**Document section:**
------------------------

ISMC News 8 August 2024
Announcements + Featured Paper + Featured Soil Modeller
Webinar for the 2024 ISMC van Genuchten Award held by Paolo Nasta
17 of September 2024
“20 years in the Alento Hydrological Observatory”
The Alento Hydrological Observatory has amassed a rich dataset from diverse monitoring techniques and sampling campaigns. The goal is to gain hydrological understanding by effectively implementing this data set into hydrological models. The challenge is to describe the complex, non-linear hydrological processes modulated by scale-dependent feedback and multiscale spatio-temporal heterogeneity.
The webinar will be held 17th of September 2024 at 16:00 to 17:00 (GMT+2 or Berlin time). For access use this link.
The first eLTER Science Conference will take place 23-27 June 2025
https://elter-ri.eu/science-conference. We wish to exchange and engage in scientific dialogue about the Whole Systems Approach, which eLTER strives to strengthen. A vibrant mix of keynote lectures, oral and poster sessions, exhibitions, workshops and excursions shall cover the diverse facets of environmental research. The conference brings together peers across disciplines, incl. major environmental research networks and Research Infrastructures in Europe and globally.
The common research challenges and aims, as well as many joint activities, have encouraged closer collaboration between eLTER and ISMC already for a long time. Therefore, we would like to personally invite you and the whole ISMC community to participate in this event and collaborate in co-creating an engaging and inclusive agenda. We believe the eLTER Science Conference is a good opportunity to present the top results from ISMC to our community at large. As a first step, please find in the link our calls for sessions and workshops. We hope you could come up with some inspiring sessions to further enforce the collaboration!
Please, circulate this invitation to your related communities. Looking forward to inspiring exchanges at the eLTER Science Conference in June 2025!
Global Soils Conference 2024 Caring Soils Beyond Food Security - Climate Change Mitigation & Ecosystem Services
The Global Soil Conference 2024 entitled Caring Soils Beyond Food Security - Climate Change Mitigation & Ecosystem Services will be held from 19-22 November 2024 at NASC Complex, New Delhi.
The Global Soils Conference 2024 will be a significant and prestigious event to be organized by the Indian Society of Soil Science, New Delhi in collaboration with International Union of Soil Sciences and supports from many national and international organisations with a motivation to provide an excellent international platform with renowned keynote and plenary speakers from all over the world. The main objective of the conferences is ‘Caring soils beyond food security: Climate Change mitigation and Ecosystem Services”. This conference aims to
address various challenges, issues and concerns/ importance of soils and the latest technology developments in sustainable soil/resource management in the light of the global issues such as food security, soil health improvement, enhancing input use efficiency through new fertilizers, rapid soil assessment techniques, land degradation, environmental quality, biodiversity protection and climate change adaptation and mitigation. The event will enable to assemble a diverse array of stakeholders, including scientists, policymakers, industry leaders, farmers, and environmental advocates, to engage in a comprehensive dialogue about the importance of soils beyond traditional agricultural perspectives. By examining the latest scientific research, sharing innovative management practices, and exploring policy frameworks, the conference will illuminate how caring for soils can lead to far-reaching benefits for the planet. The discussions and collaborations fostered here are poised to catalyze a paradigm shift in how soils are perceived and managed globally, promoting an integrated approach that recognizes and leverages their multifunctional capabilities. More information can be found here
Featured Paper
Do you want your paper featured?

------------------------

**Available data:**
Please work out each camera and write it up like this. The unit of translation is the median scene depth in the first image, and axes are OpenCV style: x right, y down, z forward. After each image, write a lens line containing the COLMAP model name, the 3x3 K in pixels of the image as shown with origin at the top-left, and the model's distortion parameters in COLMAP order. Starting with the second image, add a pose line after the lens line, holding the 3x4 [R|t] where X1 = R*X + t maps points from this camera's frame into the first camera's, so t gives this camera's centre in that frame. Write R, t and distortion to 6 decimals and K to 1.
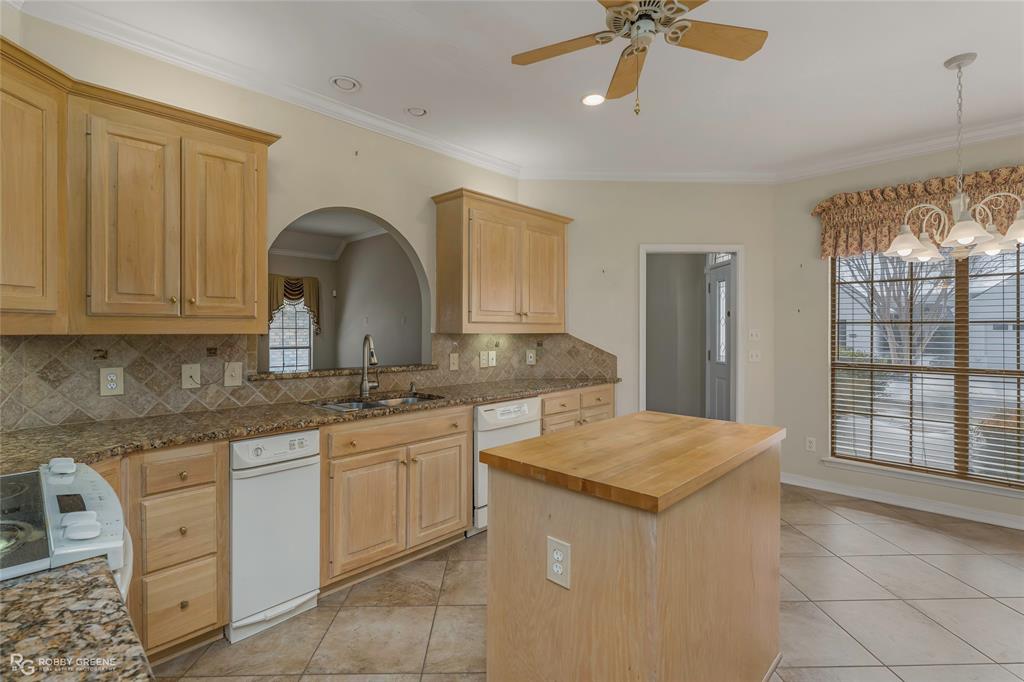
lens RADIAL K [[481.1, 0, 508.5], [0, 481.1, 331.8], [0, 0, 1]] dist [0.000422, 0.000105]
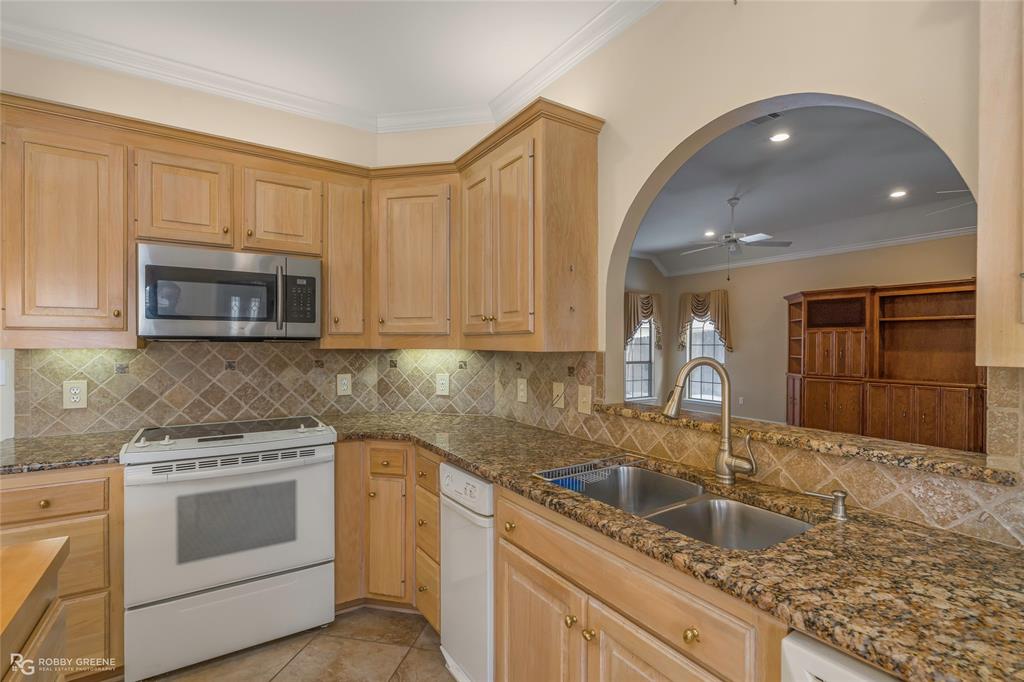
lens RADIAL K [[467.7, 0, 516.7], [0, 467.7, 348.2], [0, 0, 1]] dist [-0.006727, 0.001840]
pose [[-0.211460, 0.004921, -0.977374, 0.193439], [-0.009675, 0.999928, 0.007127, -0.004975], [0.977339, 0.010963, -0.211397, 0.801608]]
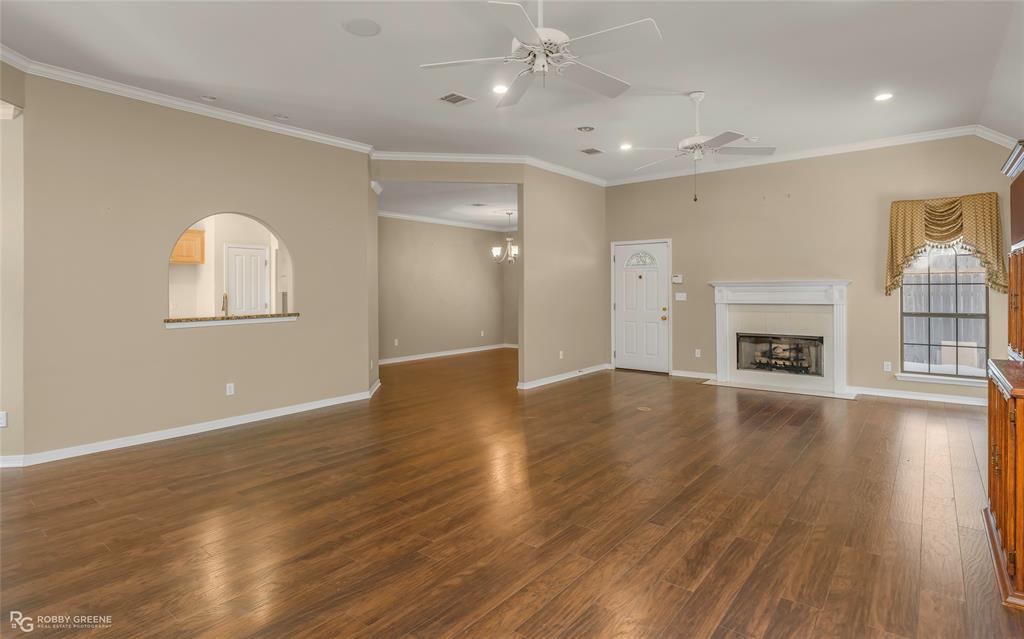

------------------------

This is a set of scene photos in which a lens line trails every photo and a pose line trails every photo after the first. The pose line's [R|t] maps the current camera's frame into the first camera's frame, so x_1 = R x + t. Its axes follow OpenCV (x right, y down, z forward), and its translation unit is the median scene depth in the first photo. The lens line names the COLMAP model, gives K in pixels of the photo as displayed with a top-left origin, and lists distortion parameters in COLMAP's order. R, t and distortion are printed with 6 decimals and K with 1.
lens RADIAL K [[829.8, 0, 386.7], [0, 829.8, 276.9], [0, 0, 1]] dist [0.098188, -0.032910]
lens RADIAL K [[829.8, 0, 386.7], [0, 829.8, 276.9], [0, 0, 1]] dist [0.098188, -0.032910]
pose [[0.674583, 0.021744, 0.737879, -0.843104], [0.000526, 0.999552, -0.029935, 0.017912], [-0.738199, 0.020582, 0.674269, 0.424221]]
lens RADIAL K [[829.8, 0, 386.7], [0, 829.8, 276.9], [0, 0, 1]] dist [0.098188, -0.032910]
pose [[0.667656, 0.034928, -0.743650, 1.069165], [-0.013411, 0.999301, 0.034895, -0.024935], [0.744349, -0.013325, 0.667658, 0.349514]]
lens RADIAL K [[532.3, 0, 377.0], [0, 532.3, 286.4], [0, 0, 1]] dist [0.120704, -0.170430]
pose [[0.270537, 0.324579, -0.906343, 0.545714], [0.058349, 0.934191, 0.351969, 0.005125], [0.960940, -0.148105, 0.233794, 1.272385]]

------------------------

**Task directions:** Return the section of the soil science newsletter that runs between "The webinar will" and "Europe and globally.", inclusive, copied word for word.

**Output of the task:**
The webinar will be held 17th of September 2024 at 16:00 to 17:00 (GMT+2 or Berlin time). For access use this link.
The first eLTER Science Conference will take place 23-27 June 2025
https://elter-ri.eu/science-conference. We wish to exchange and engage in scientific dialogue about the Whole Systems Approach, which eLTER strives to strengthen. A vibrant mix of keynote lectures, oral and poster sessions, exhibitions, workshops and excursions shall cover the diverse facets of environmental research. The conference brings together peers across disciplines, incl. major environmental research networks and Research Infrastructures in Europe and globally.